A seven-year project to spruce up the Jenny Lake area in Grand Teton National Park is complete.

The initiative started in 2012 and took more than 100,000 hours of labor of rehabilitation and rebuilding. With a snip of the ribbon Wednesday, national park officials and the Grand Teton National Park Foundation celebrated the refurbished Jenny Lake area, the park’s most popular destination.

Leslie A. Mattson, president of the Grand Teton National Park Foundation noted a long list of changes from exhibits, to kiosks, to the walkways under your feet.

“Everything is going to be different,” Mattson said. “The central area where the visitors center is and the store there has all been redone. There are interpretive exhibits outside. There’s a bronze relief map of the mountain range, there’s interpretive elements that talk about the history of climbing the Grand Teton. The visitors center has been updated and redone inside, it’s absolutely beautiful.”

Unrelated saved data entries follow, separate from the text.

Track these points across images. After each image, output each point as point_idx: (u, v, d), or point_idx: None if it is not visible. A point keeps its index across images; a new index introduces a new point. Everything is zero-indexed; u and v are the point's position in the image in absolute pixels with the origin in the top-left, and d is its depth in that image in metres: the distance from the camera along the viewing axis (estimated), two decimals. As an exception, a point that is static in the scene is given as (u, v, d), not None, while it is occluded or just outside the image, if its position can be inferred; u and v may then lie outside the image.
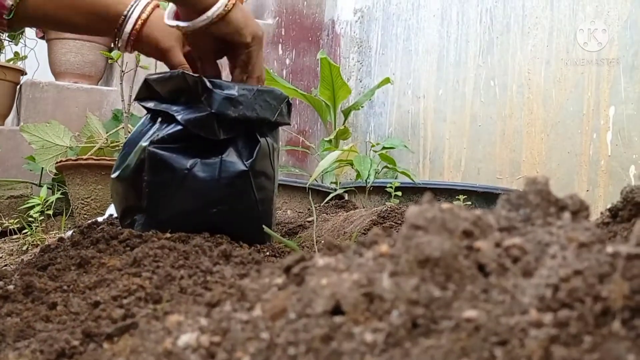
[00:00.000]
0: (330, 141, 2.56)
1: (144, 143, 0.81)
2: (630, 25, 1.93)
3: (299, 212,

She said there also are some interpretive elements and access to the lake shoreline from the visitors center is also disabled accessible.

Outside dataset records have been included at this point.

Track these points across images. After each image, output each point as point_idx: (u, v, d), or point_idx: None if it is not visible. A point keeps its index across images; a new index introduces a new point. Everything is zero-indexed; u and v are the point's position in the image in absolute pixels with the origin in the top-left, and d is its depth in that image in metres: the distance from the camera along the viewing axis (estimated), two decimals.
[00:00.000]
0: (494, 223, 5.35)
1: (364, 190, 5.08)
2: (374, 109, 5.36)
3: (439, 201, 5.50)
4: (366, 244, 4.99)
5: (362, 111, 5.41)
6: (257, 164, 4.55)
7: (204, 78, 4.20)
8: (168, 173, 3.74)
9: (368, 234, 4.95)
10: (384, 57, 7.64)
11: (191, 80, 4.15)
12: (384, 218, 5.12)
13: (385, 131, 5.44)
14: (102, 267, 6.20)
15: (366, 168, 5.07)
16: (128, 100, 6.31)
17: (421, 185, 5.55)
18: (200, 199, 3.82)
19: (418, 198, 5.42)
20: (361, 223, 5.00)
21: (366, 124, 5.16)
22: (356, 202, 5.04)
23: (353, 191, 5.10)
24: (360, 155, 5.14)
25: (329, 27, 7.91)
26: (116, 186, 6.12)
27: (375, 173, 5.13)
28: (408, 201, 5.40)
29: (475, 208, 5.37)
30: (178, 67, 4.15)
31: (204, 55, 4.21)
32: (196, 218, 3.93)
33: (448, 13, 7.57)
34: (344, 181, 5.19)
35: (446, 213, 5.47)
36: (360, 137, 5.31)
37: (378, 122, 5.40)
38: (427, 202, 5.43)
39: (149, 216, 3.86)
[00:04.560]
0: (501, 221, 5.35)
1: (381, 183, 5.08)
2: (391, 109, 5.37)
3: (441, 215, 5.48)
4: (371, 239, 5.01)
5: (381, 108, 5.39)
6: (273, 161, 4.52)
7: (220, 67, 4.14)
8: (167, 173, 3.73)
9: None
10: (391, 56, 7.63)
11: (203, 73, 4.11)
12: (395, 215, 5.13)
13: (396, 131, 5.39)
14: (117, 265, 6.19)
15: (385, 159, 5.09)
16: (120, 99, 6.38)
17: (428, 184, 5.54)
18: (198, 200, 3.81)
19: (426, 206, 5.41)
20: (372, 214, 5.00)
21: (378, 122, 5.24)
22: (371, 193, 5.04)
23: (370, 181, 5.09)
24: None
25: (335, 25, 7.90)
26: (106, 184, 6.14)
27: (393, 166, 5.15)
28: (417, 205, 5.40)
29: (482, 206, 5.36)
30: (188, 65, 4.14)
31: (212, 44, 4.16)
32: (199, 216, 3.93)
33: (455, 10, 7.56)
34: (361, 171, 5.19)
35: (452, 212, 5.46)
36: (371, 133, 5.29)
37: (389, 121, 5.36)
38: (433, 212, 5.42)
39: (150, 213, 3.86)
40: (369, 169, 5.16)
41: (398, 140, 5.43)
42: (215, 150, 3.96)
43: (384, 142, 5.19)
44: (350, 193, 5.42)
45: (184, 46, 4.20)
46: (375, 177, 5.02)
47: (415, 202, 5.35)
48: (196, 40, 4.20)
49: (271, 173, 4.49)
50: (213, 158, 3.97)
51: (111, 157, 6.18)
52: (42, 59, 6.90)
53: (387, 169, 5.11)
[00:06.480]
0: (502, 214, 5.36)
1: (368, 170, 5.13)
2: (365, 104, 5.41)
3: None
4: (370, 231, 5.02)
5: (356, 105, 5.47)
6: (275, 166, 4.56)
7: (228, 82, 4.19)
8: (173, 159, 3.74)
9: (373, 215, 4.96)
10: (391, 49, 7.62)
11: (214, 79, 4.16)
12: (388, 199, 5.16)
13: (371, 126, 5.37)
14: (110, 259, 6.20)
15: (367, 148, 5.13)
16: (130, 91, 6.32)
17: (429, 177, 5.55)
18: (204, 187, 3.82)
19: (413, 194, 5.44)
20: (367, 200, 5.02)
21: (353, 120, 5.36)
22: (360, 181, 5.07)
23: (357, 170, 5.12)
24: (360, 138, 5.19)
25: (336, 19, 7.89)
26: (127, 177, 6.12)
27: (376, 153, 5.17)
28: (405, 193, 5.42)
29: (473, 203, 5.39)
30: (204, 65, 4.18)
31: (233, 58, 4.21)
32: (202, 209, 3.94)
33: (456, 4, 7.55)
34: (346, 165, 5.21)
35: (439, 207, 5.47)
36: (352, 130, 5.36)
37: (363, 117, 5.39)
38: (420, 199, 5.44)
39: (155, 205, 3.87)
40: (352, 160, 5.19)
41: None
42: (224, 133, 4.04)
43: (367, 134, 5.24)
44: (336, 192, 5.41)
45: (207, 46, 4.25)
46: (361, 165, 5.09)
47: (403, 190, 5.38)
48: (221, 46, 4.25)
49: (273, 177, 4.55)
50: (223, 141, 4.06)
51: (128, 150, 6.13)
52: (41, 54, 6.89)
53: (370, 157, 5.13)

Also, heavy revamping was done to eroded trails around the lake and rerouting and refurbishing trails from the boat dock on the west side of the lake to Hidden Falls and Inspiration Point.

“There was an area on the hike to Hidden Falls where four points of the trail were all intersecting and it was very confusing,” Mattson said. “In fact the rangers called it “confusion junction” because kids would get lost there. They might be ahead of their parents and the parents didn’t know which way they went. That’s been eliminated.”

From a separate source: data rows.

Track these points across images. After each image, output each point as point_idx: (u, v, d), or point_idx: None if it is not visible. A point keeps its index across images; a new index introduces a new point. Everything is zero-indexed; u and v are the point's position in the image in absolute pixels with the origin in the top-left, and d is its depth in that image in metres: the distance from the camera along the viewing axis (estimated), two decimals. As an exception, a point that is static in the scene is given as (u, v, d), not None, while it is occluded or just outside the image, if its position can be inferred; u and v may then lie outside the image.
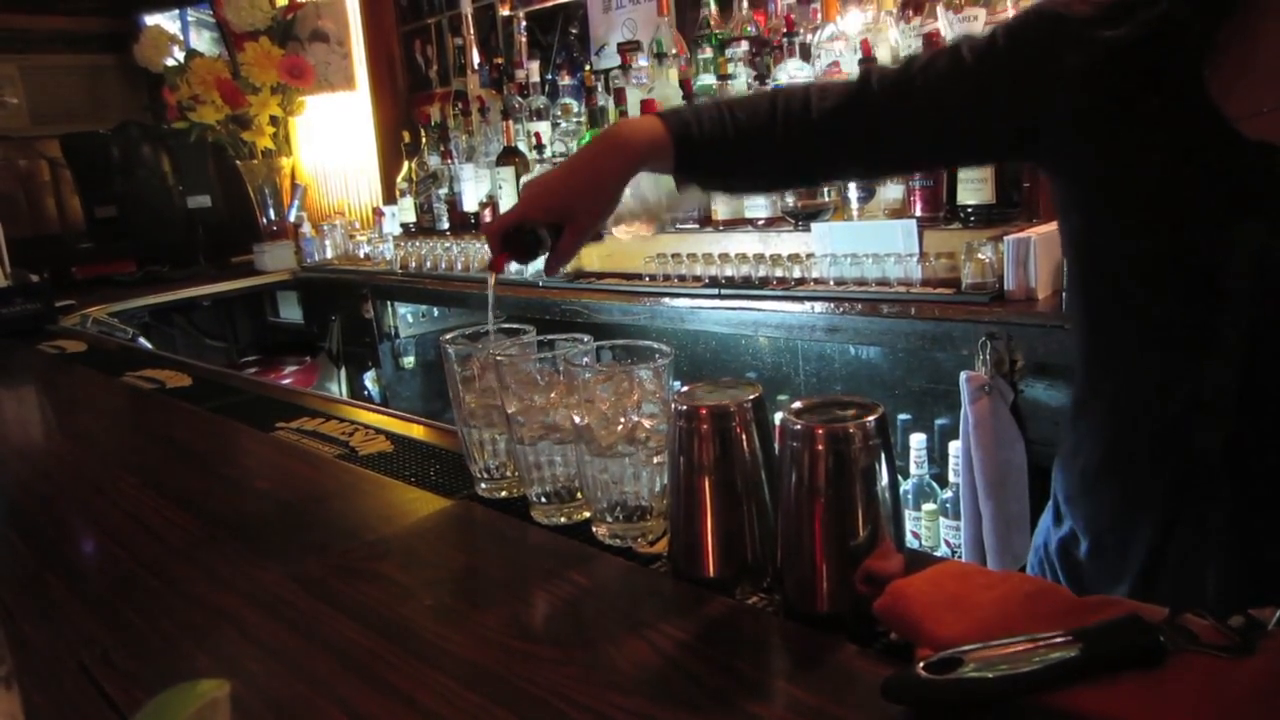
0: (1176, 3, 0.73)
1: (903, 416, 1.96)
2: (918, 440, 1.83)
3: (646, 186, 1.10)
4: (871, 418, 0.63)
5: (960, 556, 1.67)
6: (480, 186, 2.81)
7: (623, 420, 0.78)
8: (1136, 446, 0.82)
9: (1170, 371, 0.77)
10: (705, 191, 0.97)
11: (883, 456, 0.63)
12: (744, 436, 0.69)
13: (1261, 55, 0.70)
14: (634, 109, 2.30)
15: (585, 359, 0.85)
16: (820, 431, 0.62)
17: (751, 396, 0.70)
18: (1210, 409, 0.73)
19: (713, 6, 2.33)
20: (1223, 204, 0.70)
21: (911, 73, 0.89)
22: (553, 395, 0.85)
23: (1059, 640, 0.52)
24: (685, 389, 0.73)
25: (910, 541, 1.79)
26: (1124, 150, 0.76)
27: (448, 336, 0.94)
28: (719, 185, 1.04)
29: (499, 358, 0.86)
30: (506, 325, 0.96)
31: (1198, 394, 0.74)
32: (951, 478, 1.73)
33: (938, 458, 1.88)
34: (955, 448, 1.64)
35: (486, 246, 1.01)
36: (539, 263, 1.02)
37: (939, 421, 1.94)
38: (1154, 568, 0.82)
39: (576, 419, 0.79)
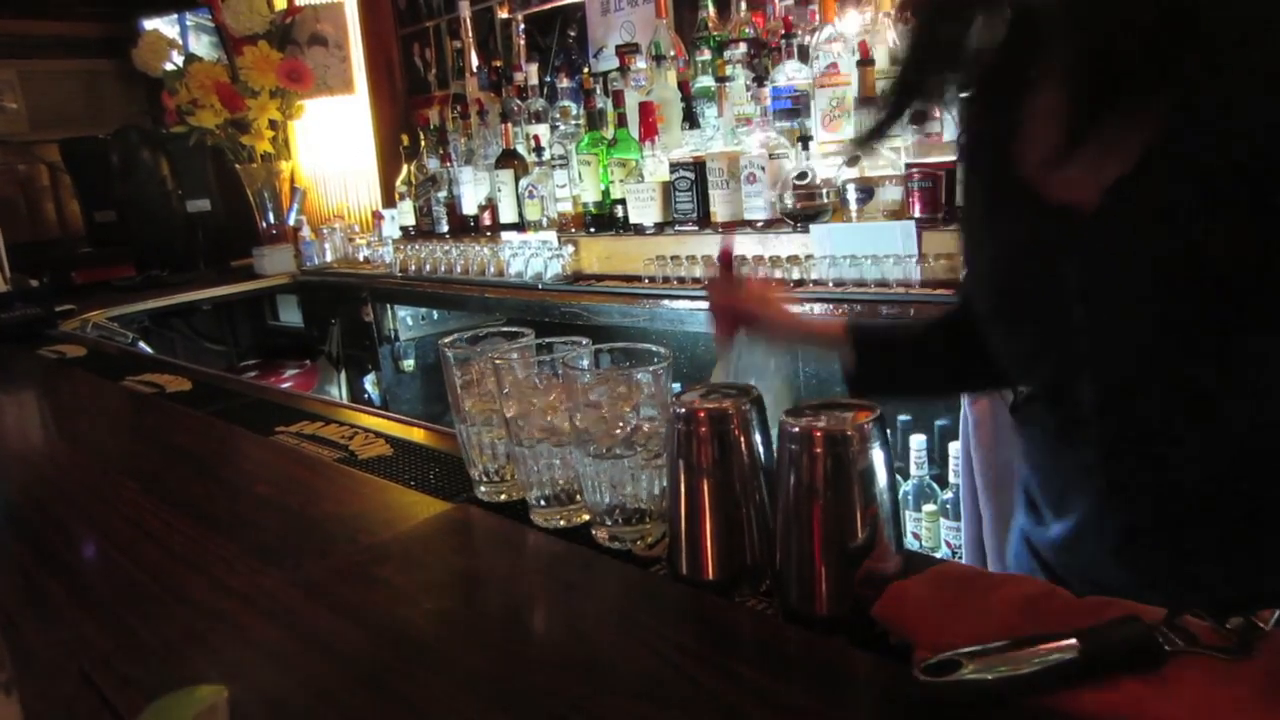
0: (986, 75, 0.80)
1: (903, 418, 1.96)
2: (918, 441, 1.83)
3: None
4: (869, 419, 0.63)
5: (960, 557, 1.67)
6: (479, 189, 2.81)
7: (621, 423, 0.78)
8: (1040, 455, 0.86)
9: (1047, 390, 0.81)
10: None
11: (881, 458, 0.63)
12: (743, 439, 0.70)
13: (1042, 126, 0.73)
14: (632, 111, 2.30)
15: (584, 362, 0.85)
16: (818, 433, 0.63)
17: (750, 398, 0.70)
18: (1085, 424, 0.75)
19: (711, 8, 2.33)
20: (1035, 251, 0.75)
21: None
22: (551, 398, 0.85)
23: (1058, 642, 0.52)
24: (685, 391, 0.73)
25: (910, 542, 1.79)
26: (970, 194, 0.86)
27: (446, 340, 0.94)
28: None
29: (498, 361, 0.86)
30: (505, 329, 0.96)
31: (1073, 410, 0.76)
32: (951, 479, 1.73)
33: (938, 458, 1.87)
34: (955, 449, 1.64)
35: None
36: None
37: (939, 422, 1.94)
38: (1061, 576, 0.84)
39: (575, 422, 0.80)
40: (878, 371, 1.02)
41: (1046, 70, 0.73)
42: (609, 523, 0.81)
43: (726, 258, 1.13)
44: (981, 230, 0.85)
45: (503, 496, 0.95)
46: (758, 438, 0.71)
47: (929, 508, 1.81)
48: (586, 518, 0.86)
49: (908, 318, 1.04)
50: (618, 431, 0.78)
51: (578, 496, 0.87)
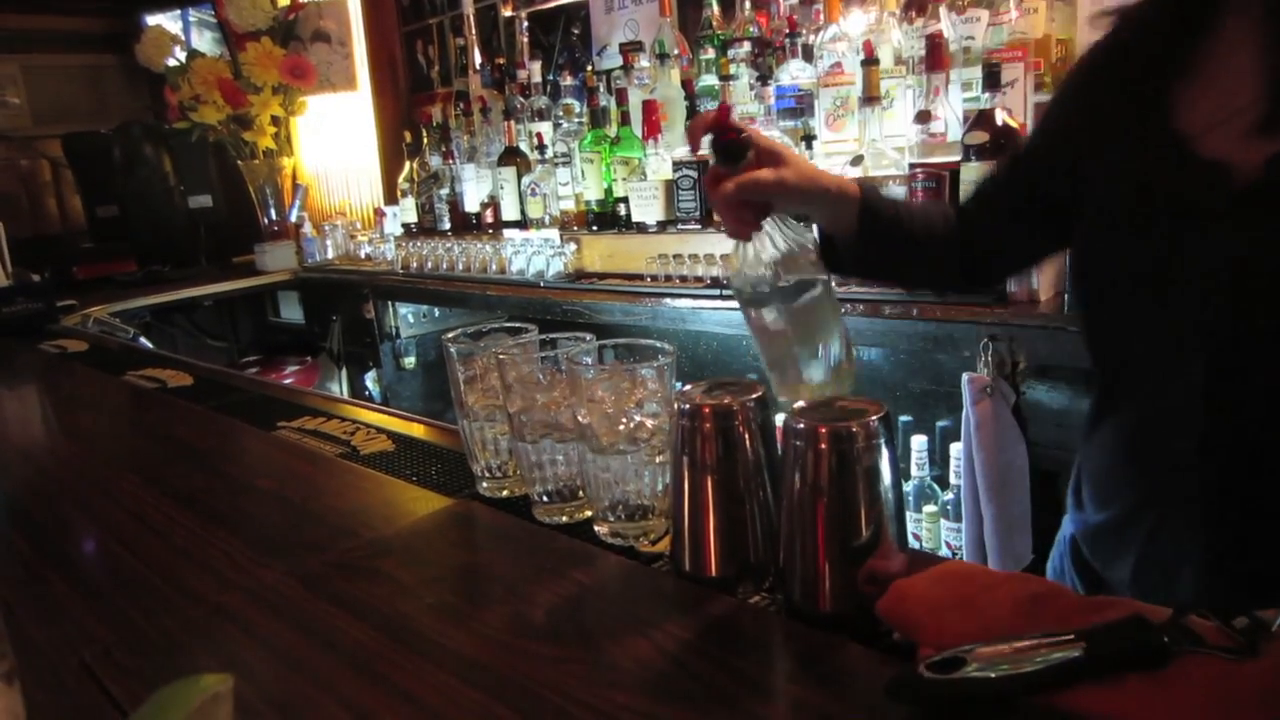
0: (1155, 17, 0.74)
1: (904, 418, 1.95)
2: (919, 442, 1.83)
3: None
4: (875, 417, 0.63)
5: (961, 559, 1.66)
6: (482, 187, 2.81)
7: (625, 419, 0.78)
8: (1125, 444, 0.83)
9: (1147, 373, 0.78)
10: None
11: (886, 456, 0.63)
12: (747, 436, 0.69)
13: (1218, 73, 0.70)
14: (635, 109, 2.30)
15: (588, 358, 0.84)
16: (824, 431, 0.62)
17: (755, 396, 0.70)
18: (1181, 414, 0.73)
19: (715, 7, 2.33)
20: (1176, 218, 0.71)
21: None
22: (555, 394, 0.85)
23: (1062, 640, 0.52)
24: (688, 388, 0.73)
25: (911, 544, 1.79)
26: (1094, 160, 0.78)
27: (450, 335, 0.94)
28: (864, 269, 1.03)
29: (501, 356, 0.86)
30: (508, 324, 0.96)
31: (1169, 398, 0.74)
32: (953, 479, 1.72)
33: (939, 459, 1.87)
34: (956, 449, 1.64)
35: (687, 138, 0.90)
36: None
37: (940, 423, 1.94)
38: (1140, 568, 0.82)
39: (579, 418, 0.79)
40: (869, 248, 0.94)
41: (1242, 5, 0.68)
42: (611, 519, 0.81)
43: (725, 114, 0.88)
44: (1093, 166, 0.78)
45: (505, 492, 0.95)
46: (761, 435, 0.70)
47: (929, 508, 1.81)
48: (589, 514, 0.86)
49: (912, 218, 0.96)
50: (621, 427, 0.78)
51: (580, 492, 0.86)
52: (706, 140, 0.87)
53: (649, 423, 0.78)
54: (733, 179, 0.84)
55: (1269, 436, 0.70)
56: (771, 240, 0.88)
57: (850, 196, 0.91)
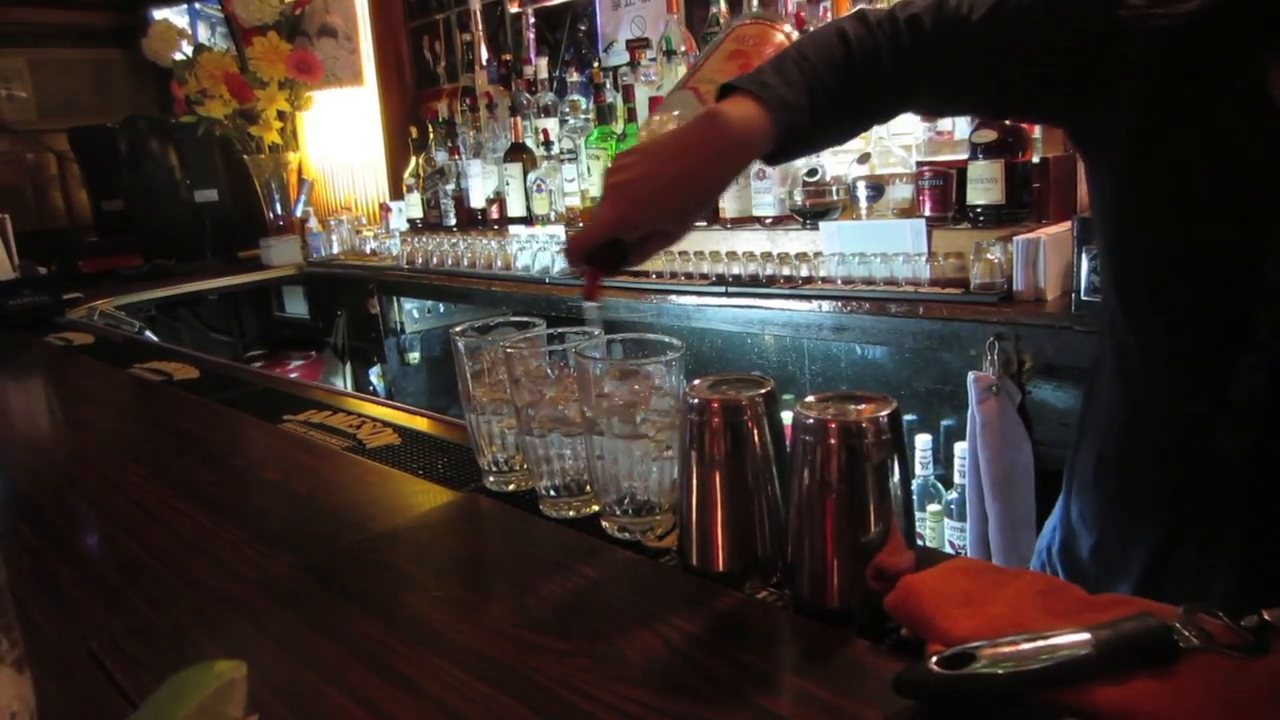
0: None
1: (909, 417, 1.95)
2: (923, 441, 1.83)
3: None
4: (885, 412, 0.63)
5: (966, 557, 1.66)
6: (487, 182, 2.81)
7: (633, 414, 0.78)
8: (1154, 445, 0.81)
9: (1200, 369, 0.75)
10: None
11: (895, 452, 0.63)
12: (755, 431, 0.69)
13: None
14: (642, 106, 2.30)
15: (596, 352, 0.84)
16: (833, 425, 0.62)
17: (764, 391, 0.70)
18: (1237, 410, 0.71)
19: (722, 4, 2.33)
20: (1270, 198, 0.68)
21: (969, 18, 0.80)
22: (563, 389, 0.85)
23: (1071, 637, 0.52)
24: (697, 382, 0.73)
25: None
26: (1173, 133, 0.72)
27: (458, 329, 0.94)
28: (800, 155, 0.94)
29: (509, 350, 0.86)
30: (516, 319, 0.96)
31: (1226, 394, 0.72)
32: (957, 479, 1.72)
33: (943, 459, 1.87)
34: (961, 449, 1.64)
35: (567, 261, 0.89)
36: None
37: (945, 422, 1.94)
38: (1157, 573, 0.81)
39: (586, 412, 0.79)
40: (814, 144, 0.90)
41: None
42: (618, 513, 0.81)
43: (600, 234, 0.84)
44: (1180, 141, 0.72)
45: (511, 486, 0.95)
46: (770, 430, 0.70)
47: (934, 508, 1.81)
48: (596, 508, 0.86)
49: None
50: (629, 422, 0.78)
51: (587, 487, 0.86)
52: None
53: (657, 418, 0.78)
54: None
55: None
56: None
57: (757, 142, 0.82)
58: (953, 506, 1.76)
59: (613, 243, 0.83)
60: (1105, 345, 0.87)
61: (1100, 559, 0.88)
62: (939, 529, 1.80)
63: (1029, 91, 0.84)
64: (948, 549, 1.77)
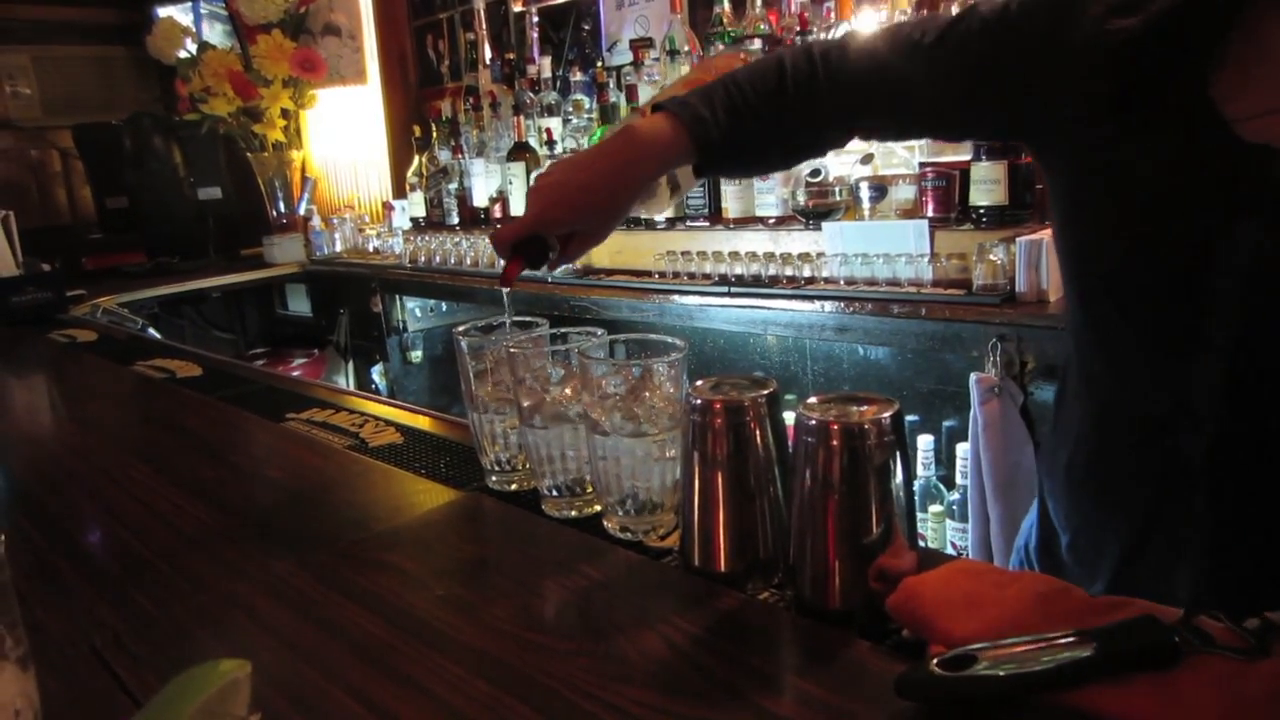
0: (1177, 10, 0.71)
1: (911, 418, 1.95)
2: (925, 442, 1.83)
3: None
4: (887, 414, 0.63)
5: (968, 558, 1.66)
6: (491, 182, 2.81)
7: (636, 414, 0.78)
8: (1120, 446, 0.82)
9: (1159, 372, 0.77)
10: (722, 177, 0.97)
11: (897, 453, 0.63)
12: (758, 431, 0.69)
13: (1266, 58, 0.69)
14: (646, 106, 2.29)
15: (600, 352, 0.85)
16: (835, 427, 0.62)
17: (766, 392, 0.70)
18: (1196, 413, 0.73)
19: (726, 4, 2.32)
20: (1217, 205, 0.70)
21: (921, 41, 0.85)
22: (566, 388, 0.85)
23: (1073, 639, 0.52)
24: (699, 383, 0.73)
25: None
26: (1122, 144, 0.75)
27: (461, 328, 0.94)
28: (739, 174, 1.03)
29: (513, 350, 0.86)
30: (519, 319, 0.96)
31: (1185, 397, 0.73)
32: (959, 480, 1.72)
33: (945, 460, 1.87)
34: (963, 450, 1.64)
35: (494, 251, 0.98)
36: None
37: (947, 423, 1.94)
38: (1127, 570, 0.82)
39: (589, 412, 0.80)
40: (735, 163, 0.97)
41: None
42: (620, 513, 0.81)
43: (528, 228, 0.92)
44: (1130, 152, 0.74)
45: (514, 486, 0.95)
46: (772, 431, 0.70)
47: (935, 509, 1.81)
48: (598, 508, 0.86)
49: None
50: (631, 422, 0.78)
51: (589, 487, 0.87)
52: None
53: (659, 418, 0.78)
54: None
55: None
56: None
57: (669, 153, 0.90)
58: (955, 508, 1.76)
59: (536, 238, 0.92)
60: (1070, 348, 0.88)
61: (1075, 556, 0.89)
62: (941, 530, 1.80)
63: (982, 112, 0.88)
64: (949, 550, 1.77)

The park said in a news release that work completed reduces congestion and ambiguity by creating suggested directional trails, larger boat docks, increased restroom facilities, and designated areas to rest and take in the stunning views. Mattson said an old bridge has been replaced with an “absolutely beautiful” new bridge.

“Jenny Lake’s trails, bridges, key destinations, and visitor complex have transformed into a portal for discovery and now allow people with a wider range of abilities to connect with the park in meaningful, memorable ways,” the park said in a news release.

Park trail crews specifically worked to improve drainage of rainwater and snowmelt on Jenny Lake trails to fix erosion. Some trails suffered from rocks and tree roots being exposed by years of use and erosion.

One of the trail sections that benefited from the revamp was the route to Inspiration Point.

“That is a lot of intense rock work by the trail crew here,” Mattson said. “It’s been made safer and easier for people to access that. It’s still a wilderness experience — it is a backcountry — but it’s much easier and safer than it was.”

“The transformation that has taken shape at Jenny Lake … would not have been possible without the incredible public-private partnership between the foundation and the park,” Mattson said. “We cannot wait for visitors to experience the renewed Jenny Lake area.”

The foundation raised $14.5 million and the National Park Service contributed more than $6 million to make the transformation a reality.